Rio 2016: Refugee team to compete for the first time in Brazil Olympics
The International Olympic Committee (IOC) has announced the creation of a team of refugees that are set to participate at the 2016 Games in Rio de Janeiro, Brazil, this summer. Competing under the moniker of Team Refugee Olympic Athletes (ROA), they will march to the event's five-ring flag and anthem at the opening ceremony, which takes place inside the Maracana Stadium on 5 August.
Team ROA will also be housed alongside other nations at the Olympic Village, with their uniforms provided by the IOC and their travel and participation expenses covered by the Olympic Solidarity Commission.
"As part of the IOC's pledge to aid potential elite athletes affected by the worldwide refugee crisis, the NOCs were asked to identify any refugee athlete with the potential to qualify for the Olympic Games Rio 2016," the IOC confirmed in an official statement. "Such candidates could then receive funding from Olympic Solidarity to assist with their preparations and qualification efforts.
"Forty-three promising candidates have been identified, whom the IOC is now assisting. In view of the complexity of the process and in order to allow sufficient time to finalise and consolidate all the necessary information about these candidates, the EB decided today [2 March] to close the call for new candidatures. Only under exceptional circumstances requiring the approval of the IOC President will new candidates be considered."
Those 43 candidates will eventually be whittled down to a team numbering five to ten athletes, with the final decision to be announced at a meeting of the IOC's executive board in June.

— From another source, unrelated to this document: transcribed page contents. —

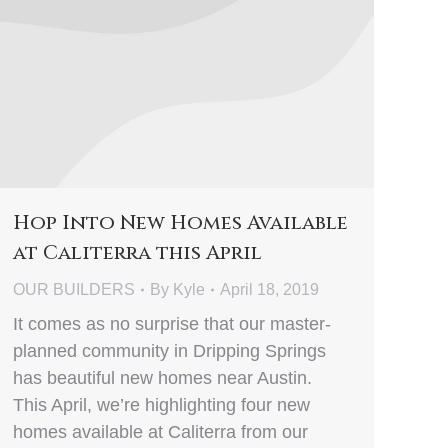
Hop Into New Homes Available
at Caliterra this April
OUR BUILDERS
By
Kyle
April 18, 2019
It comes as no surprise that our master-
planned community in Dripping Springs
has beautiful new homes near Austin.
This April, we’re highlighting four new
homes available at Caliterra from our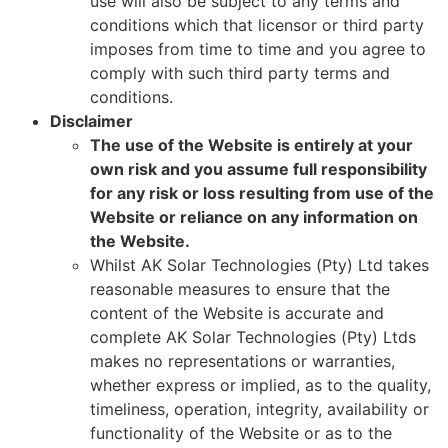
use will also be subject to any terms and
conditions which that licensor or third party
imposes from time to time and you agree to
comply with such third party terms and
conditions.
Disclaimer
The use of the Website is entirely at your
own risk and you assume full responsibility
for any risk or loss resulting from use of the
Website or reliance on any information on
the Website.
Whilst AK Solar Technologies (Pty) Ltd takes
reasonable measures to ensure that the
content of the Website is accurate and
complete AK Solar Technologies (Pty) Ltds
makes no representations or warranties,
whether express or implied, as to the quality,
timeliness, operation, integrity, availability or
functionality of the Website or as to the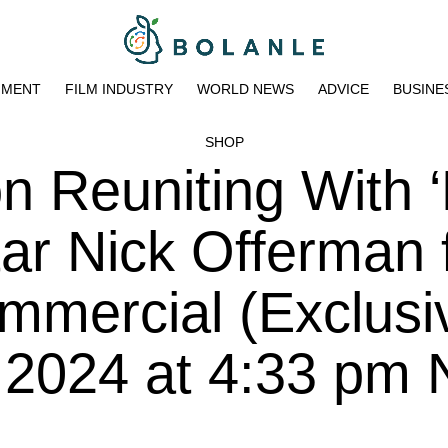
NMENT
FILM INDUSTRY
WORLD NEWS
ADVICE
BUSINE
SHOP
n Reuniting With 
ar Nick Offerman 
mmercial (Exclusi
, 2024 at 4:33 pm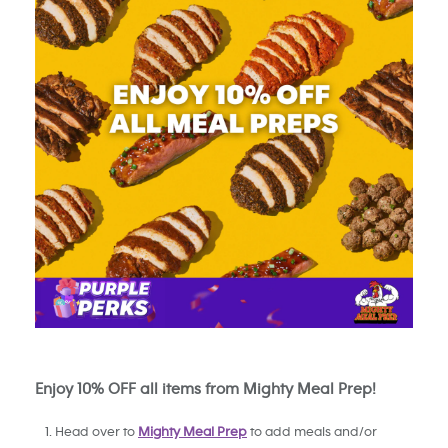
Enjoy 10% OFF all items from Mighty Meal Prep!
Head over to
Mighty Meal Prep
to add meals and/or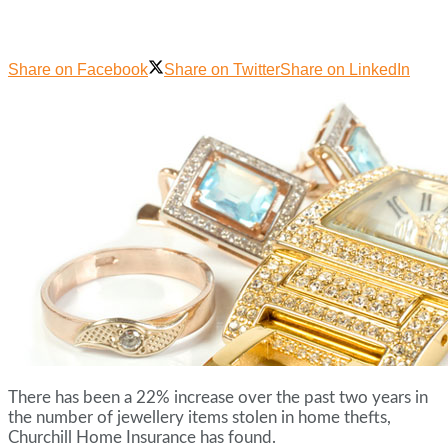
Share on Facebook
Share on Twitter
Share on LinkedIn
There has been a 22% increase over the past two years in
the number of jewellery items stolen in home thefts,
Churchill Home Insurance has found.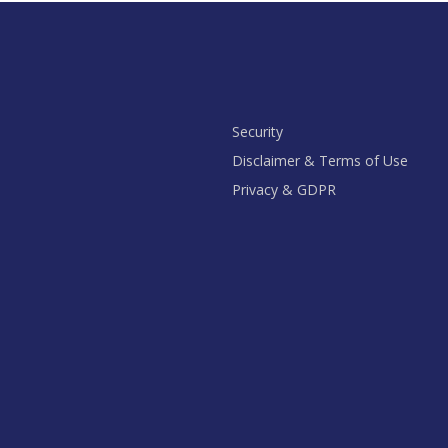
Security
Disclaimer & Terms of Use
Privacy & GDPR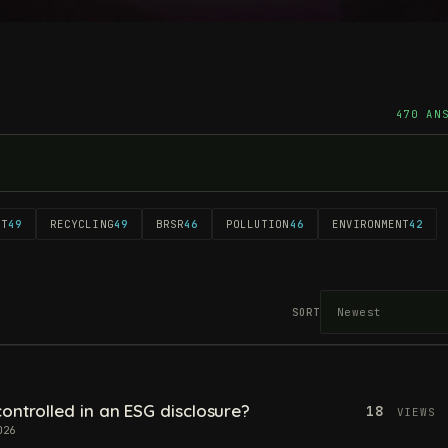
470 AN
NT
49
RECYCLING
49
BRSR
46
POLLUTION
46
ENVIRONMENT
42
SORT
ontrolled in an ESG disclosure?
18
VIEWS
026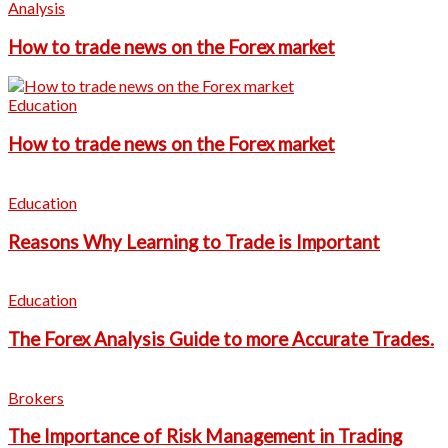
Analysis
How to trade news on the Forex market
Education
How to trade news on the Forex market
Education
Reasons Why Learning to Trade is Important
Education
The Forex Analysis Guide to more Accurate Trades.
Brokers
The Importance of Risk Management in Trading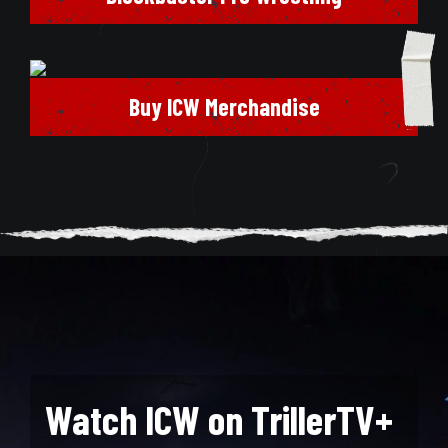
Buy ICW Merchandise
Watch ICW on TrillerTV+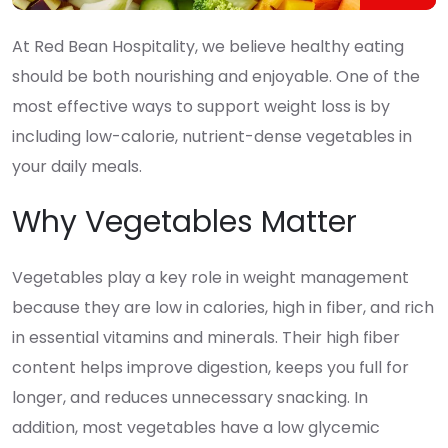
At Red Bean Hospitality, we believe healthy eating
should be both nourishing and enjoyable. One of the
most effective ways to support weight loss is by
including low-calorie, nutrient-dense vegetables in
your daily meals.
Why Vegetables Matter
Vegetables play a key role in weight management
because they are low in calories, high in fiber, and rich
in essential vitamins and minerals. Their high fiber
content helps improve digestion, keeps you full for
longer, and reduces unnecessary snacking. In
addition, most vegetables have a low glycemic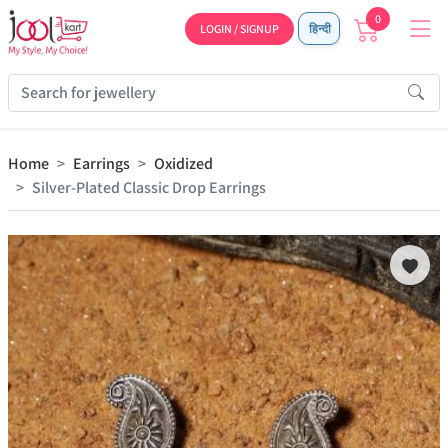
0
LOGIN / SIGNUP
हिन्दी
Home
Earrings
Oxidized
Silver-Plated Classic Drop Earrings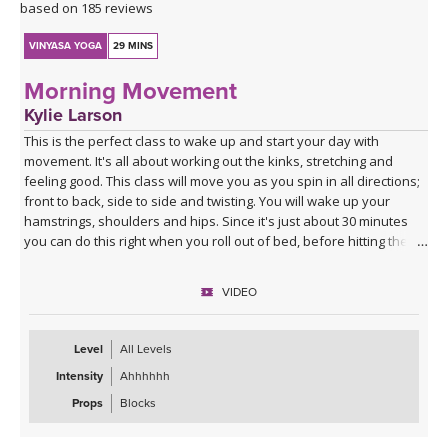
based on 185 reviews
VINYASA YOGA
29 MINS
Morning Movement
Kylie Larson
This is the perfect class to wake up and start your day with
movement. It's all about working out the kinks, stretching and
feeling good. This class will move you as you spin in all directions;
front to back, side to side and twisting. You will wake up your
hamstrings, shoulders and hips. Since it's just about 30 minutes
you can do this right when you roll out of bed, before hitting the
shower! I hope you enjoy it!
VIDEO
Level
All Levels
Intensity
Ahhhhhh
Props
Blocks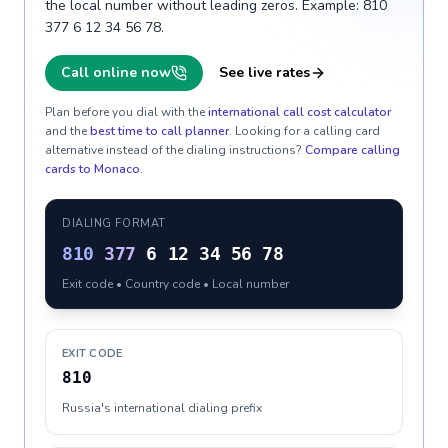
the local number without leading zeros. Example: 810
377 6 12 34 56 78.
Call online now
See live rates
Plan before you dial with the
international call cost calculator
and the
best time to call planner
. Looking for a calling card
alternative instead of the dialing instructions?
Compare calling
cards to
Monaco
.
DIALING FORMAT
810
377
6 12 34 56 78
Exit code • Country code • Local number
EXIT CODE
810
Russia's international dialing prefix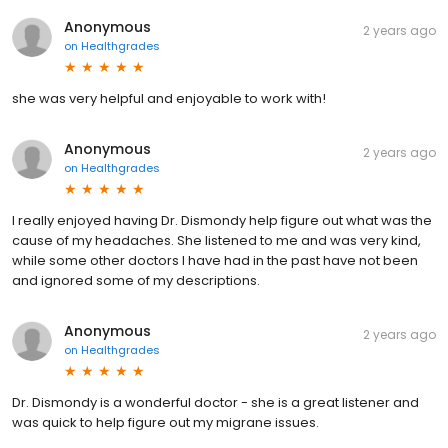
Anonymous
2 years ago
on
Healthgrades
she was very helpful and enjoyable to work with!
Anonymous
2 years ago
on
Healthgrades
I really enjoyed having Dr. Dismondy help figure out what was the
cause of my headaches. She listened to me and was very kind,
while some other doctors I have had in the past have not been
and ignored some of my descriptions.
Anonymous
2 years ago
on
Healthgrades
Dr. Dismondy is a wonderful doctor - she is a great listener and
was quick to help figure out my migrane issues.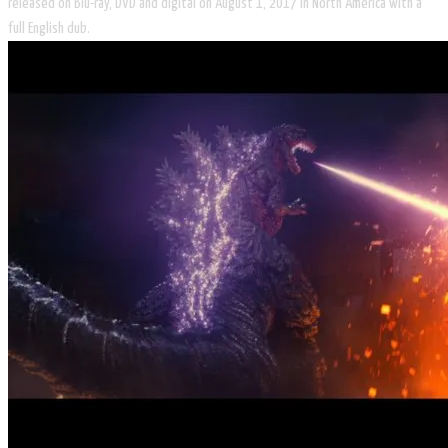
released on Blu-ray, DVD and digital on August 1, 2017 in North America with a
full English dub.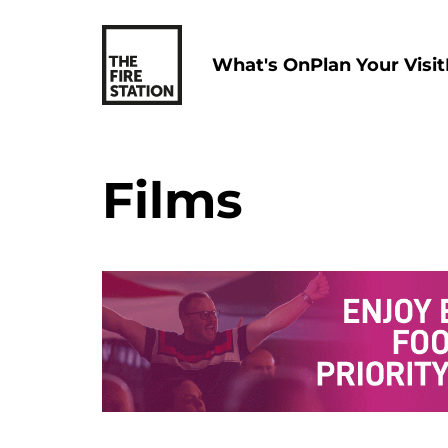
What's On
Plan Your Visit
Films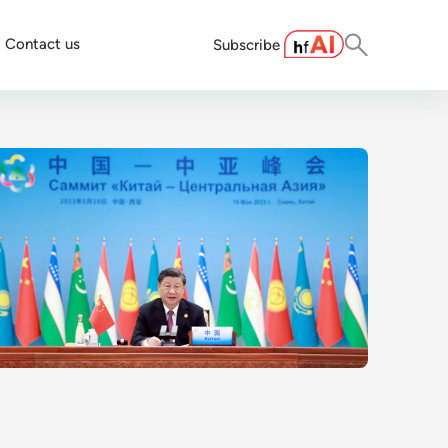
Contact us
Subscribe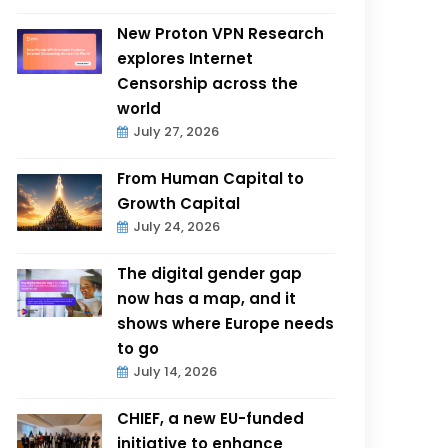
New Proton VPN Research
explores Internet
Censorship across the
world
July 27, 2026
From Human Capital to
Growth Capital
July 24, 2026
The digital gender gap
now has a map, and it
shows where Europe needs
to go
July 14, 2026
CHIEF, a new EU-funded
initiative to enhance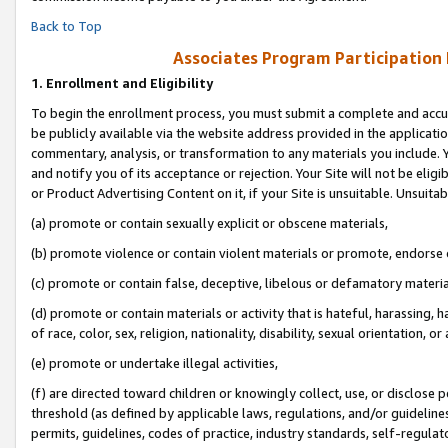
Back to Top
Associates Program Participation
1.
Enrollment and Eligibility
To begin the enrollment process, you must submit a complete and accur
be publicly available via the website address provided in the application
commentary, analysis, or transformation to any materials you include. Y
and notify you of its acceptance or rejection. Your Site will not be elig
or Product Advertising Content on it, if your Site is unsuitable. Unsuitab
(a) promote or contain sexually explicit or obscene materials,
(b) promote violence or contain violent materials or promote, endorse o
(c) promote or contain false, deceptive, libelous or defamatory materia
(d) promote or contain materials or activity that is hateful, harassing, h
of race, color, sex, religion, nationality, disability, sexual orientation, or 
(e) promote or undertake illegal activities,
(f) are directed toward children or knowingly collect, use, or disclose
threshold (as defined by applicable laws, regulations, and/or guidelines)
permits, guidelines, codes of practice, industry standards, self-regulat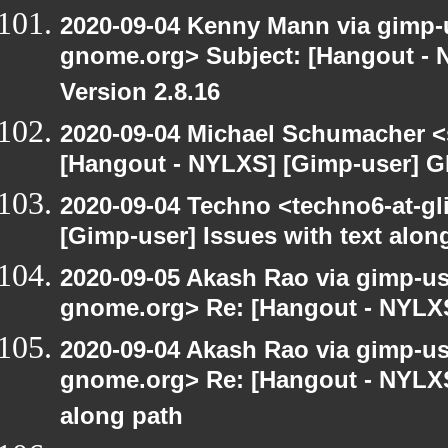
2020-09-04 Kenny Mann via gimp-us
gnome.org> Subject: [Hangout -
Version 2.8.16
2020-09-04 Michael Schumacher 
[Hangout - NYLXS] [Gimp-user] G
2020-09-04 Techno <techno6-at-g
[Gimp-user] Issues with text alon
2020-09-05 Akash Rao via gimp-user
gnome.org> Re: [Hangout - NYLXS
2020-09-04 Akash Rao via gimp-user
gnome.org> Re: [Hangout - NYLXS]
along path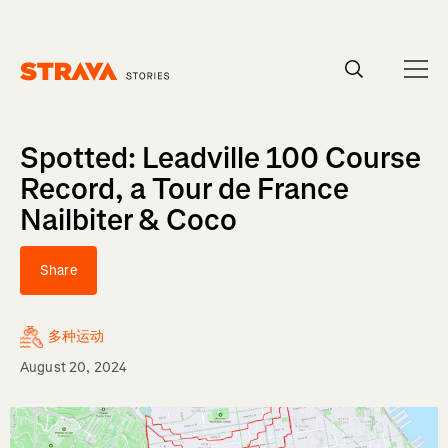
Homepage
Spotted: Leadville 100 Course
Record, a Tour de France
Nailbiter & Coco
Share
多种运动
August 20, 2024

"By welcoming the team of Refugee Olympic Athletes to the Olympic Games Rio 2016, we want to send a message of hope for all refugees in our world," IOC president Thomas Bach said. "Having no national team to belong to, having no flag to march behind, having no national anthem to be played, these refugee athletes will be welcomed to the Olympic Games with the Olympic flag and with the Olympic Anthem. They will have a home together with all the other 11,000 athletes from 206 National Olympic Committees in the Olympic Village."